• Required action: Below are records with pictures. Reproduce exactly the lines from the line with "COVENANTAL AGREEMENT" to the line with "Page 18 of 18", inclusive, and leave each picture out.

*-*-*

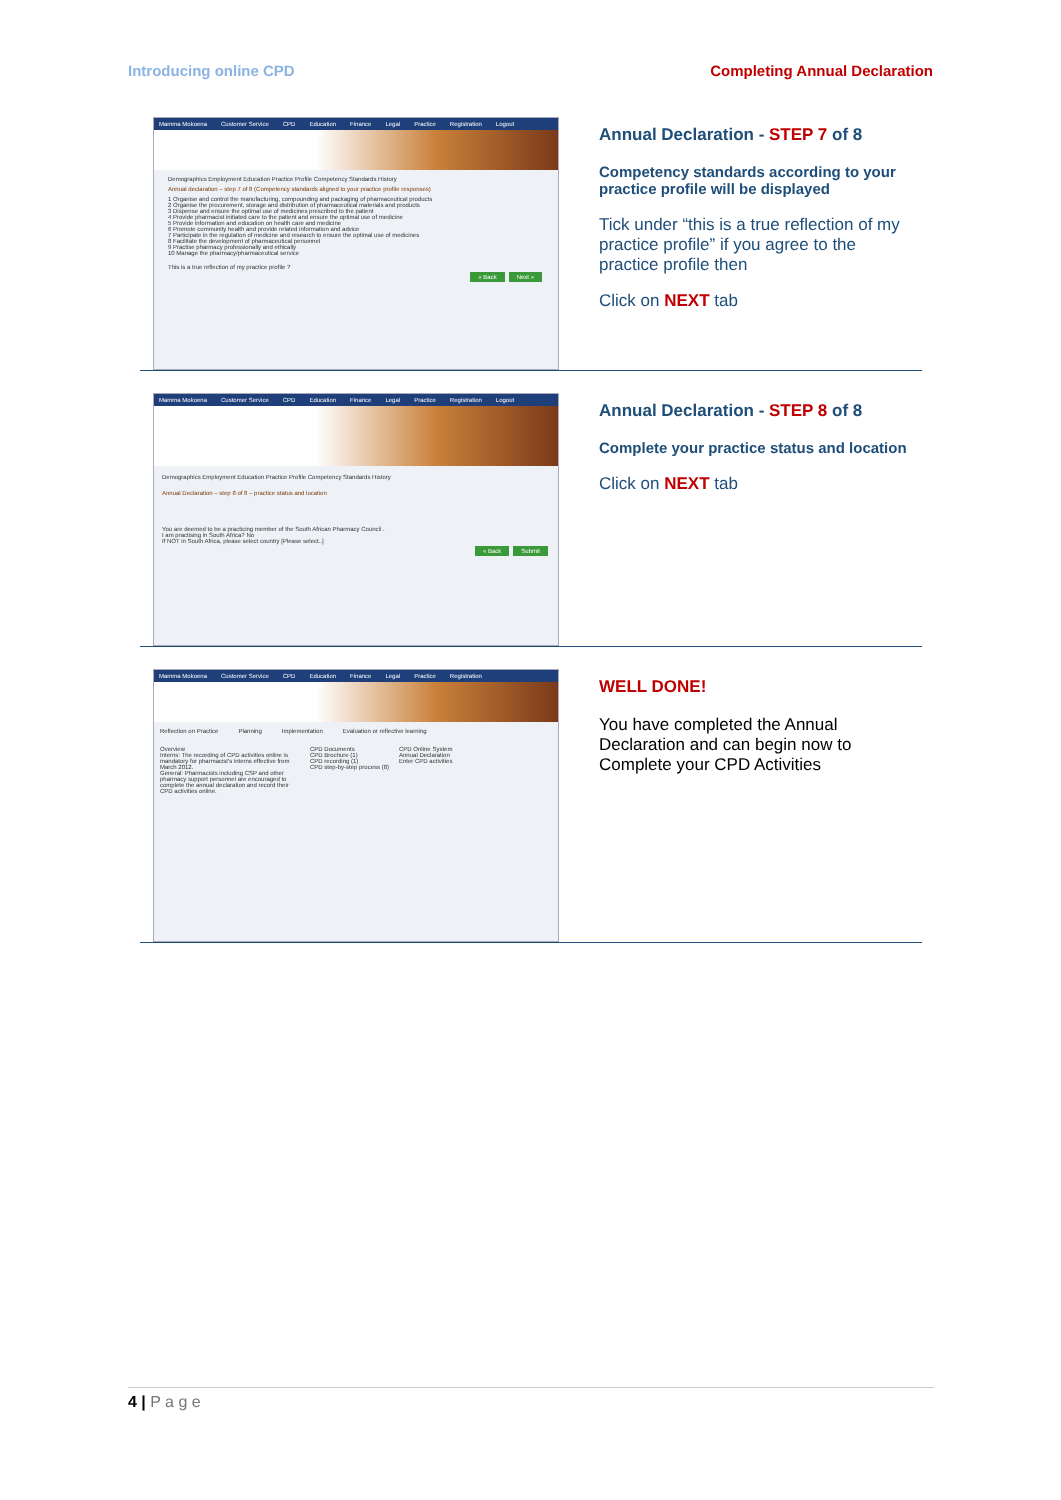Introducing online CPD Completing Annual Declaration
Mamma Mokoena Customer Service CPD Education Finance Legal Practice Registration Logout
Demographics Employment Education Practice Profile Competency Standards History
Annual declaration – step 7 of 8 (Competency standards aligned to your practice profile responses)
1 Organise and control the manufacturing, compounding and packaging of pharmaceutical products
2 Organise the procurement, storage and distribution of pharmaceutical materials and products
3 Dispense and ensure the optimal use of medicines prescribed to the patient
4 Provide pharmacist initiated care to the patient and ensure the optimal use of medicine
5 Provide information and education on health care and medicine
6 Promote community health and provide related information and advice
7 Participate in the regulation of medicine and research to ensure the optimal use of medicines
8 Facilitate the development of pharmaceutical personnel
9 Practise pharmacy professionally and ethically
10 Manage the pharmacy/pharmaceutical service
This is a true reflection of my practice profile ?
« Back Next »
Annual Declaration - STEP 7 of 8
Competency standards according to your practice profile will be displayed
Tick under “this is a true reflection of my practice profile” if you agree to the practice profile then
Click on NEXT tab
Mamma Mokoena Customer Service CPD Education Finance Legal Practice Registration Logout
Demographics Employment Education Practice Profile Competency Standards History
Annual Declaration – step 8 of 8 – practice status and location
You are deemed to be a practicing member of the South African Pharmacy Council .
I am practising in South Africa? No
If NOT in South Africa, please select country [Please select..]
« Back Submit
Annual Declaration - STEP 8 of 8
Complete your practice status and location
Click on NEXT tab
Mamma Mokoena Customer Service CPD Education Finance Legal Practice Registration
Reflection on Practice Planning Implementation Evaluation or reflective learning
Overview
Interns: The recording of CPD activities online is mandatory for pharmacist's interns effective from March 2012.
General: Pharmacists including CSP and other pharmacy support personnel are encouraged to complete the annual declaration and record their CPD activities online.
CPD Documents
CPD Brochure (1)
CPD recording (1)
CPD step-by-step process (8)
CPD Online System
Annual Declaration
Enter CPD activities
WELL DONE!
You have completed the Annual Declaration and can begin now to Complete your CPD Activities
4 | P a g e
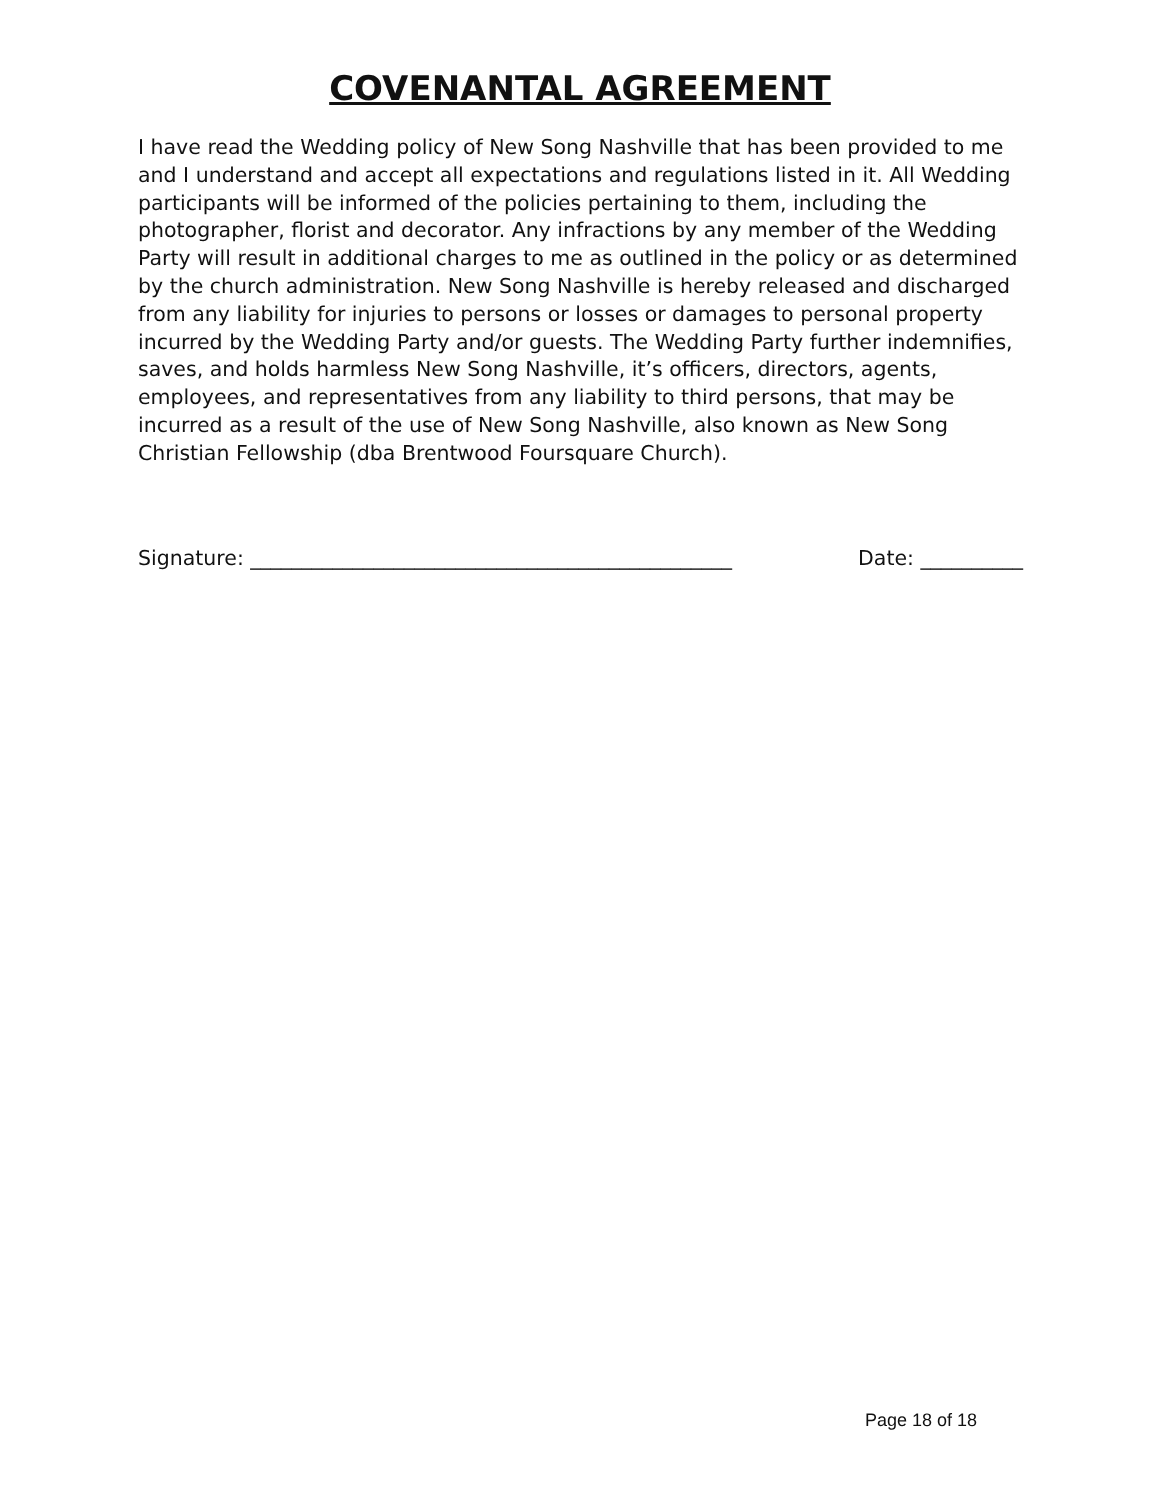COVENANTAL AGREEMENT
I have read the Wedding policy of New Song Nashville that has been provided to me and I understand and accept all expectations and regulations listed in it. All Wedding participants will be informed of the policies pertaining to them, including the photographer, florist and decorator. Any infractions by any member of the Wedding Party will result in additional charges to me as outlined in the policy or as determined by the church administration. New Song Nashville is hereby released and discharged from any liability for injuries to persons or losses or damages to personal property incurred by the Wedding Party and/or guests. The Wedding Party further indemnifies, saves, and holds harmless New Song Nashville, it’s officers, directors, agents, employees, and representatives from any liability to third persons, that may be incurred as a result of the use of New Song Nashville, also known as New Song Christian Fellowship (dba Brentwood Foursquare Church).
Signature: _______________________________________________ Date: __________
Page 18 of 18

*-*-*

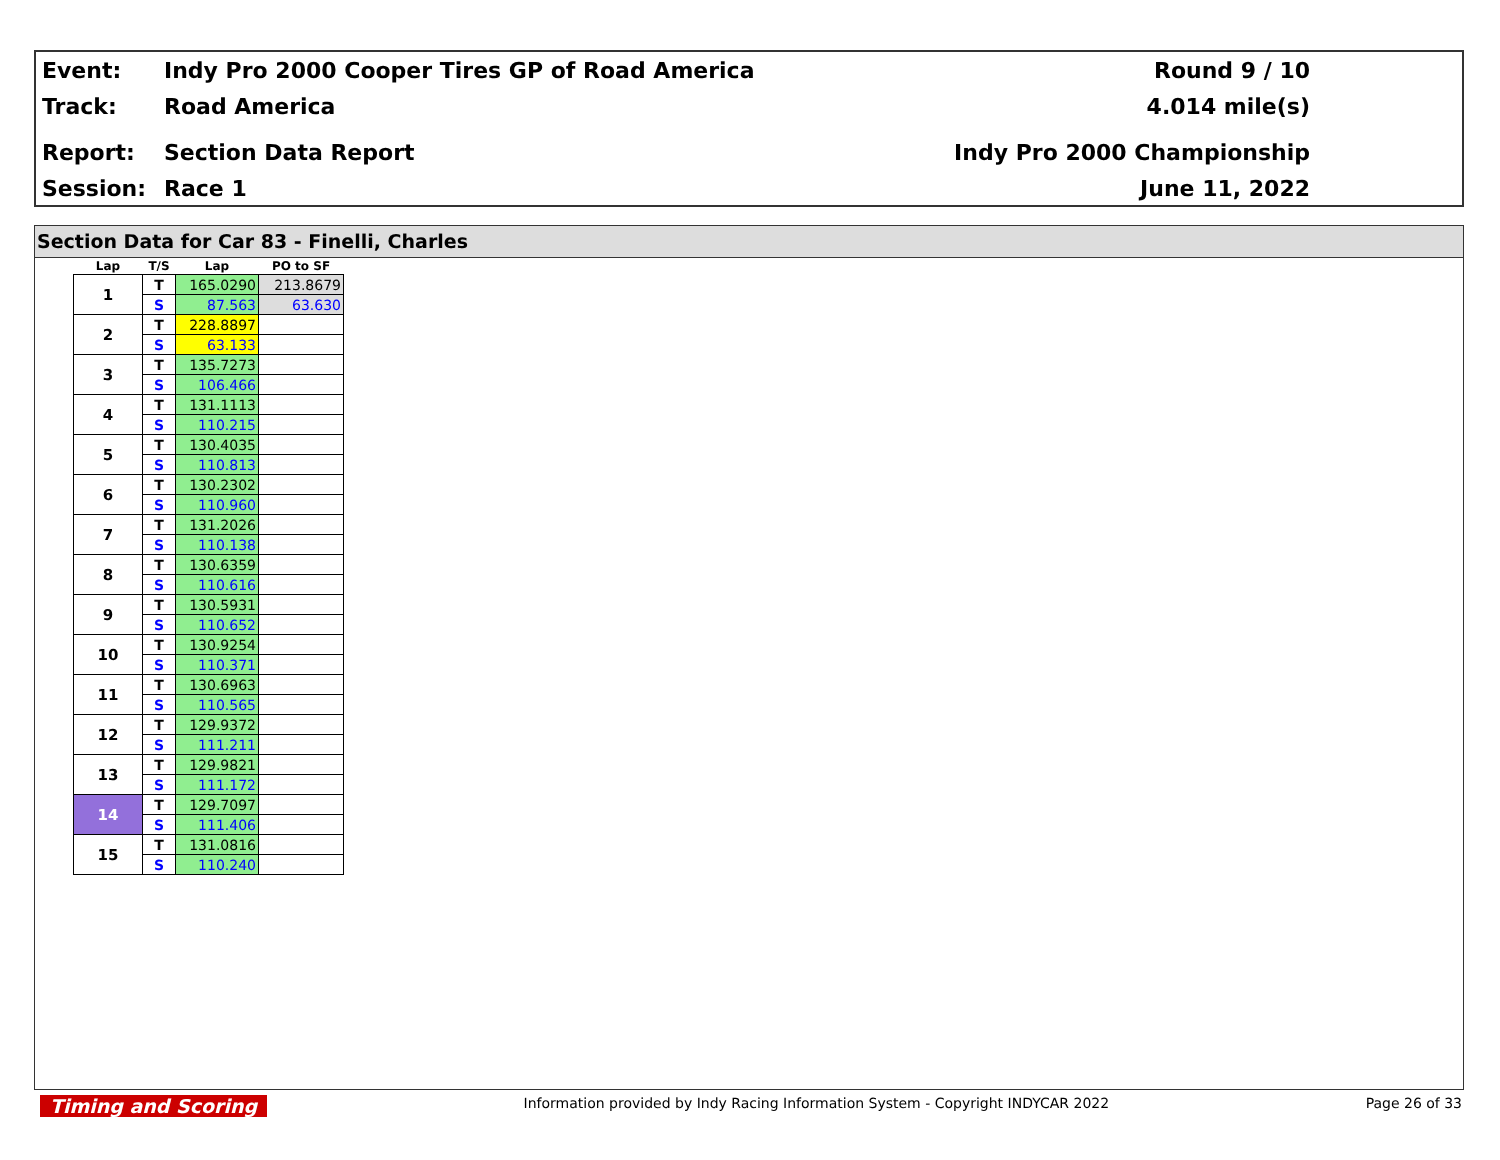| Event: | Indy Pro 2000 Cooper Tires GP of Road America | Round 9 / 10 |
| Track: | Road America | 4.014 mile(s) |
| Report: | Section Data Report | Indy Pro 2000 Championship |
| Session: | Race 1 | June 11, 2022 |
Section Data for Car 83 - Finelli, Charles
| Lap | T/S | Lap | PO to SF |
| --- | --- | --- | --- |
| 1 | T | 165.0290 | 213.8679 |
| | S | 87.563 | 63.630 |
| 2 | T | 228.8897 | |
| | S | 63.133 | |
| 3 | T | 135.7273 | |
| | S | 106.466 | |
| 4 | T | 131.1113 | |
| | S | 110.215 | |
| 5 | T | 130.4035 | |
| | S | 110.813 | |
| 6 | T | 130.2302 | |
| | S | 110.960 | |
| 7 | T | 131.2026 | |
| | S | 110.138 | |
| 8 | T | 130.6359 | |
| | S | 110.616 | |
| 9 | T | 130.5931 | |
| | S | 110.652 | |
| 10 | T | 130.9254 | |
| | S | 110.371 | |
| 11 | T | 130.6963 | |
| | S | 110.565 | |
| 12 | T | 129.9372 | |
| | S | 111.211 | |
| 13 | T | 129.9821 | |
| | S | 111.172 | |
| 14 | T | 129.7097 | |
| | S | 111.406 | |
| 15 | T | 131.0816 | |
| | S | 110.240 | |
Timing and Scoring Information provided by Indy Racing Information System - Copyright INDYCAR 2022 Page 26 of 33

*-*-*

• Problem solution:
COVENANTAL AGREEMENT
I have read the Wedding policy of New Song Nashville that has been provided to me and I understand and accept all expectations and regulations listed in it. All Wedding participants will be informed of the policies pertaining to them, including the photographer, florist and decorator. Any infractions by any member of the Wedding Party will result in additional charges to me as outlined in the policy or as determined by the church administration. New Song Nashville is hereby released and discharged from any liability for injuries to persons or losses or damages to personal property incurred by the Wedding Party and/or guests. The Wedding Party further indemnifies, saves, and holds harmless New Song Nashville, it’s officers, directors, agents, employees, and representatives from any liability to third persons, that may be incurred as a result of the use of New Song Nashville, also known as New Song Christian Fellowship (dba Brentwood Foursquare Church).
Signature: _______________________________________________ Date: __________
Page 18 of 18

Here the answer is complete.